**INSTRUCTIONS FOR THE TASK**. Repeat the listing in full. Nothing may be added or left out.

[Data excerpts]
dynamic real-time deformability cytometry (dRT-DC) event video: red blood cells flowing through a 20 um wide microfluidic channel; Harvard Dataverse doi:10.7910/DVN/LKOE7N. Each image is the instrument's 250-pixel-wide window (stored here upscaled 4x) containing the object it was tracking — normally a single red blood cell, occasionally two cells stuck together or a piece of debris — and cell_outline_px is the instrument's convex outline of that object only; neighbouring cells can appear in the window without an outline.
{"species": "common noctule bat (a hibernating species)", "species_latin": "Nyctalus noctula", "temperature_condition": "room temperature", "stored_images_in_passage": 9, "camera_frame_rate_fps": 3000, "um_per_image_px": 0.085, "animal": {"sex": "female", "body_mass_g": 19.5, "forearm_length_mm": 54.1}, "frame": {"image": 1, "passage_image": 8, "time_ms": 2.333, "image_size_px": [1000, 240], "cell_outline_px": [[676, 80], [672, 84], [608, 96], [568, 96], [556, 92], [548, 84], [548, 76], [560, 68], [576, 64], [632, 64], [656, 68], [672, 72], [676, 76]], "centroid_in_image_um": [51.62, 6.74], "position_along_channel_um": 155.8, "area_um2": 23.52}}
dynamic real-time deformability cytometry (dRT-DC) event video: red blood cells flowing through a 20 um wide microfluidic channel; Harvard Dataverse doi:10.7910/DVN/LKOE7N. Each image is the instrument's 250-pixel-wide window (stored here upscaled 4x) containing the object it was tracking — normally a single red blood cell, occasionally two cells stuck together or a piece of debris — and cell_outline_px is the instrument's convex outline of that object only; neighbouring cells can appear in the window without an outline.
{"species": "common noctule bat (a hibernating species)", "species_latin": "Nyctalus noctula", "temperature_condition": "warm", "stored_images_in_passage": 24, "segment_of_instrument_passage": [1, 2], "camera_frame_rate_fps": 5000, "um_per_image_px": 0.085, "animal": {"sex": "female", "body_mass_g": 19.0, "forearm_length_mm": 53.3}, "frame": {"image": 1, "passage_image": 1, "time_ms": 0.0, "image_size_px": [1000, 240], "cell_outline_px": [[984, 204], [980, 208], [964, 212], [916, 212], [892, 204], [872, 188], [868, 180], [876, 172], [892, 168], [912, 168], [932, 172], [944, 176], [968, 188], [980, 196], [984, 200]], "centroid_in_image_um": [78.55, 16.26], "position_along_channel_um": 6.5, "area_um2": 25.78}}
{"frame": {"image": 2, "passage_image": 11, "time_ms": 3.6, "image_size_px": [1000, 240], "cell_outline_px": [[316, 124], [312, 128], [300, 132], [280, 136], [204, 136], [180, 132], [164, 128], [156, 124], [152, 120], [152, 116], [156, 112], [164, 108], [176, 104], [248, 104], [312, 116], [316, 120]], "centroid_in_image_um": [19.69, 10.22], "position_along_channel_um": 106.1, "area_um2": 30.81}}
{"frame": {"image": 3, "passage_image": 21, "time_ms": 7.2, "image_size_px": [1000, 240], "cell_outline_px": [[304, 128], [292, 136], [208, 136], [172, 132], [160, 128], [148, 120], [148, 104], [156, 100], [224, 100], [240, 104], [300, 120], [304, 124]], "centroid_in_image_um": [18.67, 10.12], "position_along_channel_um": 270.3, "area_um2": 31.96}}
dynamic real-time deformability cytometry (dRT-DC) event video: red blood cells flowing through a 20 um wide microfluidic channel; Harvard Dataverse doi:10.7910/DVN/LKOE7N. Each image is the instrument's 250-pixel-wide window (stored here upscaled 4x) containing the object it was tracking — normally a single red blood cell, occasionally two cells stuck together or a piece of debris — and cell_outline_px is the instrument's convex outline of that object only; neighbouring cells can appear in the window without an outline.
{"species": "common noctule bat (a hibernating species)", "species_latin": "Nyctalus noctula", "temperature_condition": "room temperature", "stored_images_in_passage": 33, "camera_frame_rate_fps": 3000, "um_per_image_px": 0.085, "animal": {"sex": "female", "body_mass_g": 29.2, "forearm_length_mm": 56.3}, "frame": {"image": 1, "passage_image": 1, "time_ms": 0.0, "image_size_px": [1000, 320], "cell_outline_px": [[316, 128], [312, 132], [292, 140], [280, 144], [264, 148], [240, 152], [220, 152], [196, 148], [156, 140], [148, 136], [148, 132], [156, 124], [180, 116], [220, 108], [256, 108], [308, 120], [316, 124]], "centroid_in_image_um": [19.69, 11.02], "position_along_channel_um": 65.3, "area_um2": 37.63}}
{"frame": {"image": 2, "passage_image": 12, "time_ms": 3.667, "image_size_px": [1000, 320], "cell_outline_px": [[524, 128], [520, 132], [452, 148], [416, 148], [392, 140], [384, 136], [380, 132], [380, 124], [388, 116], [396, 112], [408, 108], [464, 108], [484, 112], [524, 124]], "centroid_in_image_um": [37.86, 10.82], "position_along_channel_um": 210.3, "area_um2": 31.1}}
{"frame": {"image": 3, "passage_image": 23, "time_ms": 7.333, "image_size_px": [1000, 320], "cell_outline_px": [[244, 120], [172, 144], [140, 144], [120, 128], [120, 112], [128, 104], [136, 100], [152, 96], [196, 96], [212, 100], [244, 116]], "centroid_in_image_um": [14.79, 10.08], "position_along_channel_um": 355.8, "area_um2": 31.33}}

**EXERCISE SOLUTION**.
dynamic real-time deformability cytometry (dRT-DC) event video: red blood cells flowing through a 20 um wide microfluidic channel; Harvard Dataverse doi:10.7910/DVN/LKOE7N. Each image is the instrument's 250-pixel-wide window (stored here upscaled 4x) containing the object it was tracking — normally a single red blood cell, occasionally two cells stuck together or a piece of debris — and cell_outline_px is the instrument's convex outline of that object only; neighbouring cells can appear in the window without an outline.
{"species": "common noctule bat (a hibernating species)", "species_latin": "Nyctalus noctula", "temperature_condition": "room temperature", "stored_images_in_passage": 9, "camera_frame_rate_fps": 3000, "um_per_image_px": 0.085, "animal": {"sex": "female", "body_mass_g": 19.5, "forearm_length_mm": 54.1}, "frame": {"image": 1, "passage_image": 8, "time_ms": 2.333, "image_size_px": [1000, 240], "cell_outline_px": [[676, 80], [672, 84], [608, 96], [568, 96], [556, 92], [548, 84], [548, 76], [560, 68], [576, 64], [632, 64], [656, 68], [672, 72], [676, 76]], "centroid_in_image_um": [51.62, 6.74], "position_along_channel_um": 155.8, "area_um2": 23.52}}
dynamic real-time deformability cytometry (dRT-DC) event video: red blood cells flowing through a 20 um wide microfluidic channel; Harvard Dataverse doi:10.7910/DVN/LKOE7N. Each image is the instrument's 250-pixel-wide window (stored here upscaled 4x) containing the object it was tracking — normally a single red blood cell, occasionally two cells stuck together or a piece of debris — and cell_outline_px is the instrument's convex outline of that object only; neighbouring cells can appear in the window without an outline.
{"species": "common noctule bat (a hibernating species)", "species_latin": "Nyctalus noctula", "temperature_condition": "warm", "stored_images_in_passage": 24, "segment_of_instrument_passage": [1, 2], "camera_frame_rate_fps": 5000, "um_per_image_px": 0.085, "animal": {"sex": "female", "body_mass_g": 19.0, "forearm_length_mm": 53.3}, "frame": {"image": 1, "passage_image": 1, "time_ms": 0.0, "image_size_px": [1000, 240], "cell_outline_px": [[984, 204], [980, 208], [964, 212], [916, 212], [892, 204], [872, 188], [868, 180], [876, 172], [892, 168], [912, 168], [932, 172], [944, 176], [968, 188], [980, 196], [984, 200]], "centroid_in_image_um": [78.55, 16.26], "position_along_channel_um": 6.5, "area_um2": 25.78}}
{"frame": {"image": 2, "passage_image": 11, "time_ms": 3.6, "image_size_px": [1000, 240], "cell_outline_px": [[316, 124], [312, 128], [300, 132], [280, 136], [204, 136], [180, 132], [164, 128], [156, 124], [152, 120], [152, 116], [156, 112], [164, 108], [176, 104], [248, 104], [312, 116], [316, 120]], "centroid_in_image_um": [19.69, 10.22], "position_along_channel_um": 106.1, "area_um2": 30.81}}
{"frame": {"image": 3, "passage_image": 21, "time_ms": 7.2, "image_size_px": [1000, 240], "cell_outline_px": [[304, 128], [292, 136], [208, 136], [172, 132], [160, 128], [148, 120], [148, 104], [156, 100], [224, 100], [240, 104], [300, 120], [304, 124]], "centroid_in_image_um": [18.67, 10.12], "position_along_channel_um": 270.3, "area_um2": 31.96}}
dynamic real-time deformability cytometry (dRT-DC) event video: red blood cells flowing through a 20 um wide microfluidic channel; Harvard Dataverse doi:10.7910/DVN/LKOE7N. Each image is the instrument's 250-pixel-wide window (stored here upscaled 4x) containing the object it was tracking — normally a single red blood cell, occasionally two cells stuck together or a piece of debris — and cell_outline_px is the instrument's convex outline of that object only; neighbouring cells can appear in the window without an outline.
{"species": "common noctule bat (a hibernating species)", "species_latin": "Nyctalus noctula", "temperature_condition": "room temperature", "stored_images_in_passage": 33, "camera_frame_rate_fps": 3000, "um_per_image_px": 0.085, "animal": {"sex": "female", "body_mass_g": 29.2, "forearm_length_mm": 56.3}, "frame": {"image": 1, "passage_image": 1, "time_ms": 0.0, "image_size_px": [1000, 320], "cell_outline_px": [[316, 128], [312, 132], [292, 140], [280, 144], [264, 148], [240, 152], [220, 152], [196, 148], [156, 140], [148, 136], [148, 132], [156, 124], [180, 116], [220, 108], [256, 108], [308, 120], [316, 124]], "centroid_in_image_um": [19.69, 11.02], "position_along_channel_um": 65.3, "area_um2": 37.63}}
{"frame": {"image": 2, "passage_image": 12, "time_ms": 3.667, "image_size_px": [1000, 320], "cell_outline_px": [[524, 128], [520, 132], [452, 148], [416, 148], [392, 140], [384, 136], [380, 132], [380, 124], [388, 116], [396, 112], [408, 108], [464, 108], [484, 112], [524, 124]], "centroid_in_image_um": [37.86, 10.82], "position_along_channel_um": 210.3, "area_um2": 31.1}}
{"frame": {"image": 3, "passage_image": 23, "time_ms": 7.333, "image_size_px": [1000, 320], "cell_outline_px": [[244, 120], [172, 144], [140, 144], [120, 128], [120, 112], [128, 104], [136, 100], [152, 96], [196, 96], [212, 100], [244, 116]], "centroid_in_image_um": [14.79, 10.08], "position_along_channel_um": 355.8, "area_um2": 31.33}}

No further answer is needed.